Task list:
**A.** Answer these questions from the mailing-list thread on FTP-TLS:
(i) What operating system was the colleague using?
(ii) Which three things is Kerio WinRoute said to be capable of?
(iii) How many firewalls and how many levels of NAT is the Windows 98 test box behind?
**B.** From the mailing-list thread on FTP-TLS, write out the passage starting at "Kerio WinRoute is" and ending at "NAT (actually, masquerading).".

Passage shown:
---+---
On Thu, Feb 12, 2004 at 11:57:26AM +0200, Michael Wood wrote:
> On Wed, Feb 11, 2004 at 05:58:05PM +0100, Adam ENDRODI wrote:
> > I've got a site running proftpd that only serves files through
> > FTP-TLS.  The setup works correctly for most cases, with two
> > notable exceptions:
> > 
> >   -- a collegue of mine has complained that he cannot login
> >      if the Kerio net-sharing tool is active.  He claimed
> >      that no filtering rule was in effect.  OS: W2k
> 
> No idea about this one, unless this net-sharing tool does some sort of
> NAT and he's behind the box that's doing the sharing.  Never heard of
> "Kerio net-sharing tool."

Kerio WinRoute is an all-in-one suite which is capable of
filtering, network address translating and can act as a proxy
for various protocols. (No ad intended) "net-sharing tool" is the
term the collague applied to it.

> I'm not sure why it aborts before the authentication, but even if that
> worked, I don't see how anything that requires an ftp-data connection
> could work through a NAT box.  I have never used FTP-TLS and have not
> read any RFCs related to it, but unless it works more like HTTP than
> FTP, it's not going to work through NAT.

It does.  One of my test boxen is a Windows 98 and is behind
two firewalls and three levels of NAT (actually, masquerading).
---+---
Images with object cuboids:
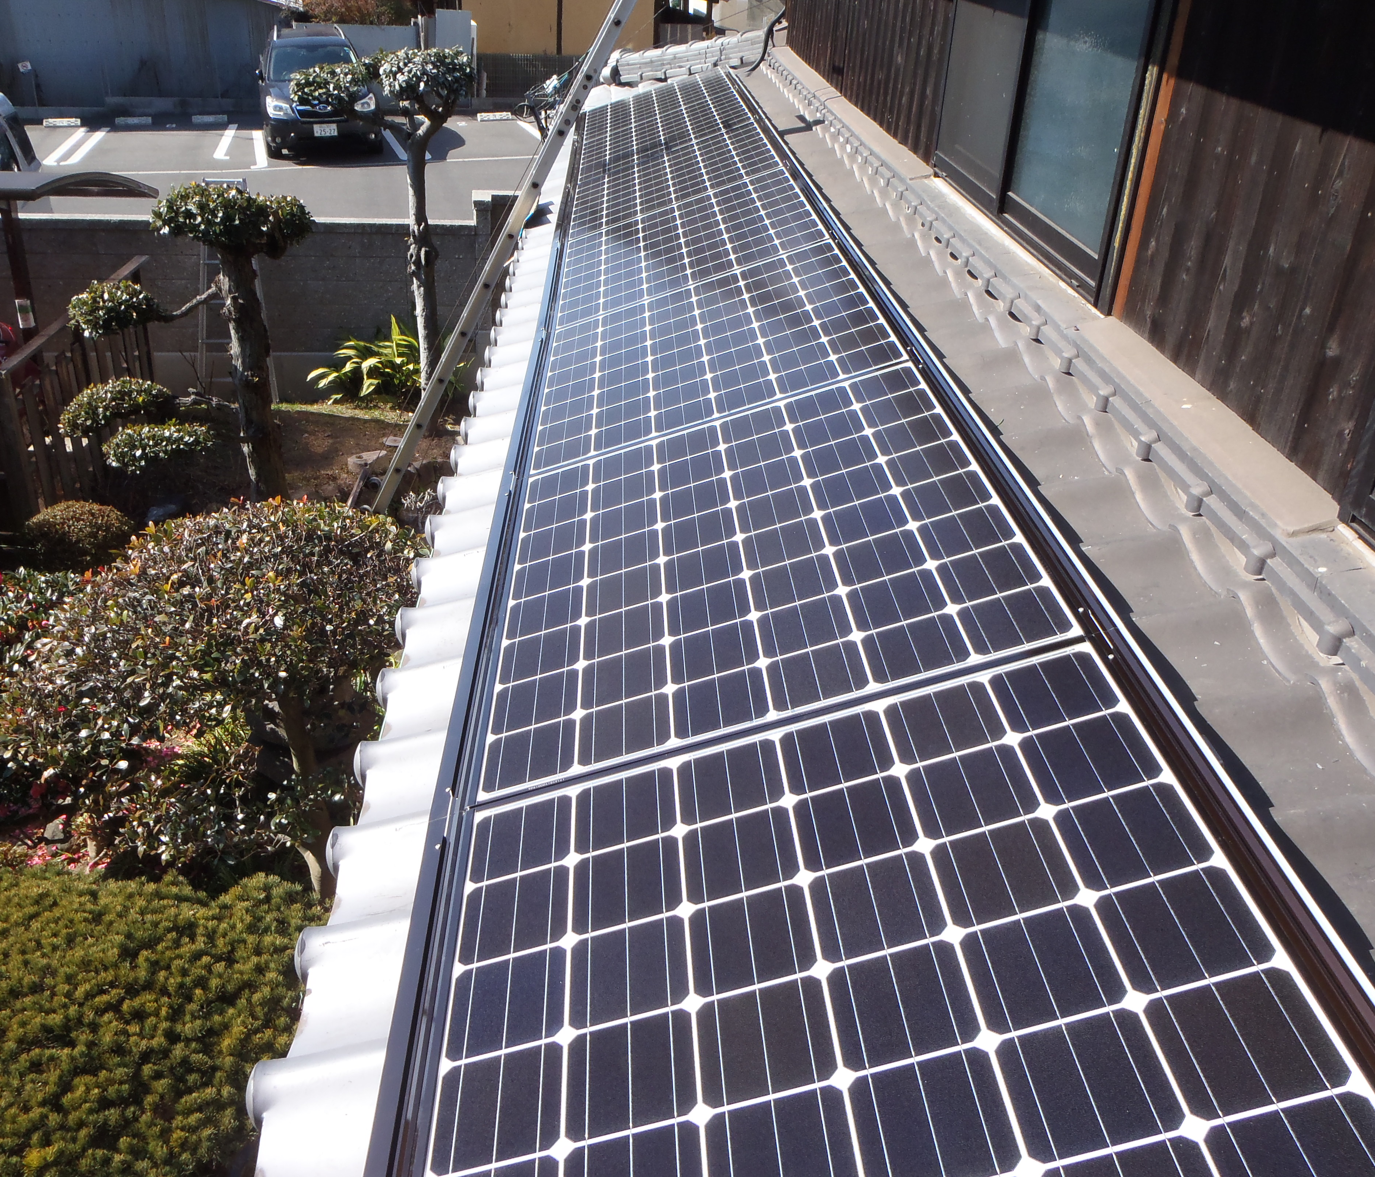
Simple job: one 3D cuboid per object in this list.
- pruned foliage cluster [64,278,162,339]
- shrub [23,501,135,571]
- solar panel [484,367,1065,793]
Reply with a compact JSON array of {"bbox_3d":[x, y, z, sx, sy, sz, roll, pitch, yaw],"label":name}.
[{"bbox_3d":[-3.677,-1.795,8.152,0.620,0.370,0.540,-9,30,-22],"label":"pruned foliage cluster"},{"bbox_3d":[-3.841,-0.359,8.003,0.710,0.390,0.670,-10,30,-25],"label":"shrub"},{"bbox_3d":[0.107,-0.084,2.491,0.980,0.040,1.300,-16,28,6],"label":"solar panel"}]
---+---
Task answers:
**A.**
(i) W2k
(ii) Filtering, network address translating, and acting as a proxy for various protocols
(iii) Two firewalls and three levels of NAT

**B.**
Kerio WinRoute is an all-in-one suite which is capable of
filtering, network address translating and can act as a proxy
for various protocols. (No ad intended) "net-sharing tool" is the
term the collague applied to it.

> I'm not sure why it aborts before the authentication, but even if that
> worked, I don't see how anything that requires an ftp-data connection
> could work through a NAT box.  I have never used FTP-TLS and have not
> read any RFCs related to it, but unless it works more like HTTP than
> FTP, it's not going to work through NAT.

It does.  One of my test boxen is a Windows 98 and is behind
two firewalls and three levels of NAT (actually, masquerading).